UK-based legal AI company RAVN Systems has formally launched a new application to review documents for legal professional privilege (LPP) using its cognitive engine.
The new service will be branded the ‘LPP Robot’ and will be offered alongside RAVN’s other AI capabilities. The system reduces the time taken in such reviews by over 80% and greatly reduces the level of manpower needed to conduct such a task. Accuracy levels are also improved.
This is an important step as the ability to spot LPP documents is of critical importance to lawyers, especially where investigations of large company data sets are involved or when part of a wider discovery process due to litigation.
It matters because LPP material represents communications between a lawyer and their client, which could also include privileged material between an inhouse lawyer and an executive in their company. Other parties involved in litigation would not normally be allowed to see such communications, hence LPP requires significant attention. Yet, it remains a very slow process to review this material and law firms have used relatively antiquated methods until now.
LPP is also of major importance to regulatory investigations where company files may have been turned over to a Government department or agency for analysis, or where a request has been received to produce documentary evidence.
As with other ‘cognitive processes’, such as due diligence or large-scale lease review, this work can be laborious and errors can be made by large teams of tired junior lawyers and paralegals.
Peter Wallqvist, CEO at RAVN, said: ‘We are excited to add the LPP Robot to our portfolio of [AI] applications, completely transforming the review process, resulting in an overall improved service to end clients.’
While it may seem that LPP reviews are similar in methodology to other AI-enabled review work, such as with property leases, the subject matter is in fact quite different.
RAVN explained to Artificial Lawyer why this AI challenge was different:
‘When RAVN started looking at the most common LPP review process, which involves keyword searches agreed between both parties in order to identify which material should undergo LPP review, the inherent inefficiencies of such an approach became apparent. The default behaviour was to err on the side of caution with the use of very far reaching search criteria.
Over the past few years, and with the exponential growth of data, it has become apparent that this approach is no longer sustainable. With an average yield of confirmed LPP material of 15%, with extremes as low as 1%, LPP reviewers therefore spend most of their time determining non-sensitive material.
Our initial approach was cautious: Could we help by picking the lower hanging fruit and narrow down the scope of the review? This has traditionally been the intention of standard Technology Assisted Review (TAR) e-discovery tools, but after careful investigation it was determined that a new approach was needed.
Traditional TAR methods are purely data-centric, relying on being able to infer similarities between documents.
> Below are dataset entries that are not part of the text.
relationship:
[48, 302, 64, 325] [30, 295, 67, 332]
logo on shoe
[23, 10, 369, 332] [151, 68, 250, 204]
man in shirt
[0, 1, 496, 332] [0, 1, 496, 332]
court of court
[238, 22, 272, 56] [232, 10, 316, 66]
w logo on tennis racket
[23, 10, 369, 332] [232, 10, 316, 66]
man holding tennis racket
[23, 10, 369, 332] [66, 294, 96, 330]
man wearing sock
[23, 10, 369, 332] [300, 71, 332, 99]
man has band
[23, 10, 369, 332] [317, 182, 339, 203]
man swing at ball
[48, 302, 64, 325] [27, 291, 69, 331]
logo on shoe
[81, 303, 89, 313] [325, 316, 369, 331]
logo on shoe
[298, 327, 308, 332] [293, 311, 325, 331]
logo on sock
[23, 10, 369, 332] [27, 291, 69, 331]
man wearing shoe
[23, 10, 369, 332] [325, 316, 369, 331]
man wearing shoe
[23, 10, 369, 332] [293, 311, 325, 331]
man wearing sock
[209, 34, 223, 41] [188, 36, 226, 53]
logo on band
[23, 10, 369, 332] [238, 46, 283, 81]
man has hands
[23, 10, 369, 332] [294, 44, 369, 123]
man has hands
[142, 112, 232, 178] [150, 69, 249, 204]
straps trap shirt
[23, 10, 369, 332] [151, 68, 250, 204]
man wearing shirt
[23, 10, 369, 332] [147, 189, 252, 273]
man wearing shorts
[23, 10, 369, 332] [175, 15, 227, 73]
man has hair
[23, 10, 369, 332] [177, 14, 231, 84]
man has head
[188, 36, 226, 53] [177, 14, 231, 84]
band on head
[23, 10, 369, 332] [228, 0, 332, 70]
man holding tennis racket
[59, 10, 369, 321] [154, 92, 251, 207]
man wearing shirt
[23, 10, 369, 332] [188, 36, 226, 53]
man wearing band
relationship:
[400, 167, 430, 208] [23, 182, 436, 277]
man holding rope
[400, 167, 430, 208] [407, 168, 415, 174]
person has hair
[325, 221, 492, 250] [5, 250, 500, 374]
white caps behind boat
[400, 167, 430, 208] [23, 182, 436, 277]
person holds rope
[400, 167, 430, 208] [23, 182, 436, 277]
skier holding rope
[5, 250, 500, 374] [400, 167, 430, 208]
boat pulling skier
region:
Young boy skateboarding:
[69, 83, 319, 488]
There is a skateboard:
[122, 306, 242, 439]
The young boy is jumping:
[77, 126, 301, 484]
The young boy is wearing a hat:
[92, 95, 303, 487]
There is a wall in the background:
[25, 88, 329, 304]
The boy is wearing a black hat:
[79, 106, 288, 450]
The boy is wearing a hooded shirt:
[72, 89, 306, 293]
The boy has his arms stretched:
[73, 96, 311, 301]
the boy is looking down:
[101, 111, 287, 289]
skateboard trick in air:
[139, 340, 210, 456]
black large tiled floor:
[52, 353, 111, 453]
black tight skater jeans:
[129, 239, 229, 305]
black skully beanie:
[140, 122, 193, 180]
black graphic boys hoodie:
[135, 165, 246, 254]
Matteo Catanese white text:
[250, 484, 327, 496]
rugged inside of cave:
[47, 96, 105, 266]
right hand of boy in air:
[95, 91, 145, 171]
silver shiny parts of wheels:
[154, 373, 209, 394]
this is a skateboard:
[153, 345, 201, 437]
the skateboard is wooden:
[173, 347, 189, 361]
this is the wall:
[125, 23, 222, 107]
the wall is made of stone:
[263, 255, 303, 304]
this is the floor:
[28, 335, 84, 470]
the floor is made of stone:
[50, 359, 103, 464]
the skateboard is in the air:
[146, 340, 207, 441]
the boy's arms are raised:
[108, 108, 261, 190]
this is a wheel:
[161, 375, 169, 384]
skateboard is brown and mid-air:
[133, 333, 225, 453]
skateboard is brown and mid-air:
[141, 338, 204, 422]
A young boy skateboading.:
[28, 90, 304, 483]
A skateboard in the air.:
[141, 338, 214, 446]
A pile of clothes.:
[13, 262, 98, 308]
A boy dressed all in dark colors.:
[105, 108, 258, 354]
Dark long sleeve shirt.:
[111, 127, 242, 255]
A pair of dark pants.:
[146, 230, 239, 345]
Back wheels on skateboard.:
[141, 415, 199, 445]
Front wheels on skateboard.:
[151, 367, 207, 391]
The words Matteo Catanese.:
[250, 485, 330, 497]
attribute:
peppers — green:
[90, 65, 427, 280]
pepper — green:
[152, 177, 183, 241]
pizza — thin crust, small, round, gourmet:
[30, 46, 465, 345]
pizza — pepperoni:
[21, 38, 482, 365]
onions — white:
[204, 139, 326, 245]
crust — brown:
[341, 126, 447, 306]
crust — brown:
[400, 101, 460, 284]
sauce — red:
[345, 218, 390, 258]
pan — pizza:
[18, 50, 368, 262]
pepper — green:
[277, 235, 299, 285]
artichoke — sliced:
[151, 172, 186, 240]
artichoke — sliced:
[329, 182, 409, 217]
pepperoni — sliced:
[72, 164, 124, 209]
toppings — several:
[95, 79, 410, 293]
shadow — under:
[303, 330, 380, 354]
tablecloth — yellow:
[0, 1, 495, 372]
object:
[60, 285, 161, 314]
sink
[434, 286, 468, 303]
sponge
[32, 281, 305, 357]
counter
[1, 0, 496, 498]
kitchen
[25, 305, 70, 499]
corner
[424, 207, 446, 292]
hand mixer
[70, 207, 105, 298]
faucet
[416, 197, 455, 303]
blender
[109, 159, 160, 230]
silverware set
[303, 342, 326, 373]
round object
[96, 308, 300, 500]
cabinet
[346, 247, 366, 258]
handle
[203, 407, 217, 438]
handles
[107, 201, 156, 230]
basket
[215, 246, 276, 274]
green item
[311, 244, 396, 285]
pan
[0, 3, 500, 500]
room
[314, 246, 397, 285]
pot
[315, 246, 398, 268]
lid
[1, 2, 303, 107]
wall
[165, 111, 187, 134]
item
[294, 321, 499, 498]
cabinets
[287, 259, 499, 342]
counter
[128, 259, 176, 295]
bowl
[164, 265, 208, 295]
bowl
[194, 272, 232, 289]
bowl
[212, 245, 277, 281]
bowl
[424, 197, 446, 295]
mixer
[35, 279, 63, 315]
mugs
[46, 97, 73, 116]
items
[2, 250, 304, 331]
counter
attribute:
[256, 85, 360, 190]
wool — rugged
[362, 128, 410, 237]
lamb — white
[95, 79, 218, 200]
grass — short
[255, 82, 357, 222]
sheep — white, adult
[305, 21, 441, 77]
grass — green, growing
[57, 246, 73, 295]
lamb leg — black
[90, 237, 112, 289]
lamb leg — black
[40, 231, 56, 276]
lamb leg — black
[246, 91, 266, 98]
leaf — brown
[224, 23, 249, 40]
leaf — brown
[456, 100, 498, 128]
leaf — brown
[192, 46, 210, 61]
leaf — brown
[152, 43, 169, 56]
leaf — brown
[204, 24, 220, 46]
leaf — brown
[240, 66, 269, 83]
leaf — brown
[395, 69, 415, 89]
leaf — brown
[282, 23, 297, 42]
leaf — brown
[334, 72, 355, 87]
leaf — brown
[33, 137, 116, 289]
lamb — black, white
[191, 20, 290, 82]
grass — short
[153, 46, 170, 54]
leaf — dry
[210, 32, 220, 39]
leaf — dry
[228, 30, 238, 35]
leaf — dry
The basic assumption is that similar documents have similar relevancy.
Whilst this is an approach that can help in identifying clusters of similar documents and has been used successfully to help on disclosure obligations, it was determined too generic to yield the accuracy required.
Therefore, our approach had to remove any assumptions. [Our approach] allows the LPP Robot to model both the data and the reviewer behaviour with the use of supervised iterative machine learning models.
It’s a dynamic process that follows the initial review process and learns the idiosyncrasies of the on-going LPP review with a very high degree of accuracy. Furthermore, the longer the review takes place the more accurate the LPP Robot becomes.
Finally, our approach provides a consistent performance compared to manual processes. Its Confidence Measure allows the end users to meet very conservative adoption of this technology whilst at the same time significantly reducing the time and cost of the LPP review.’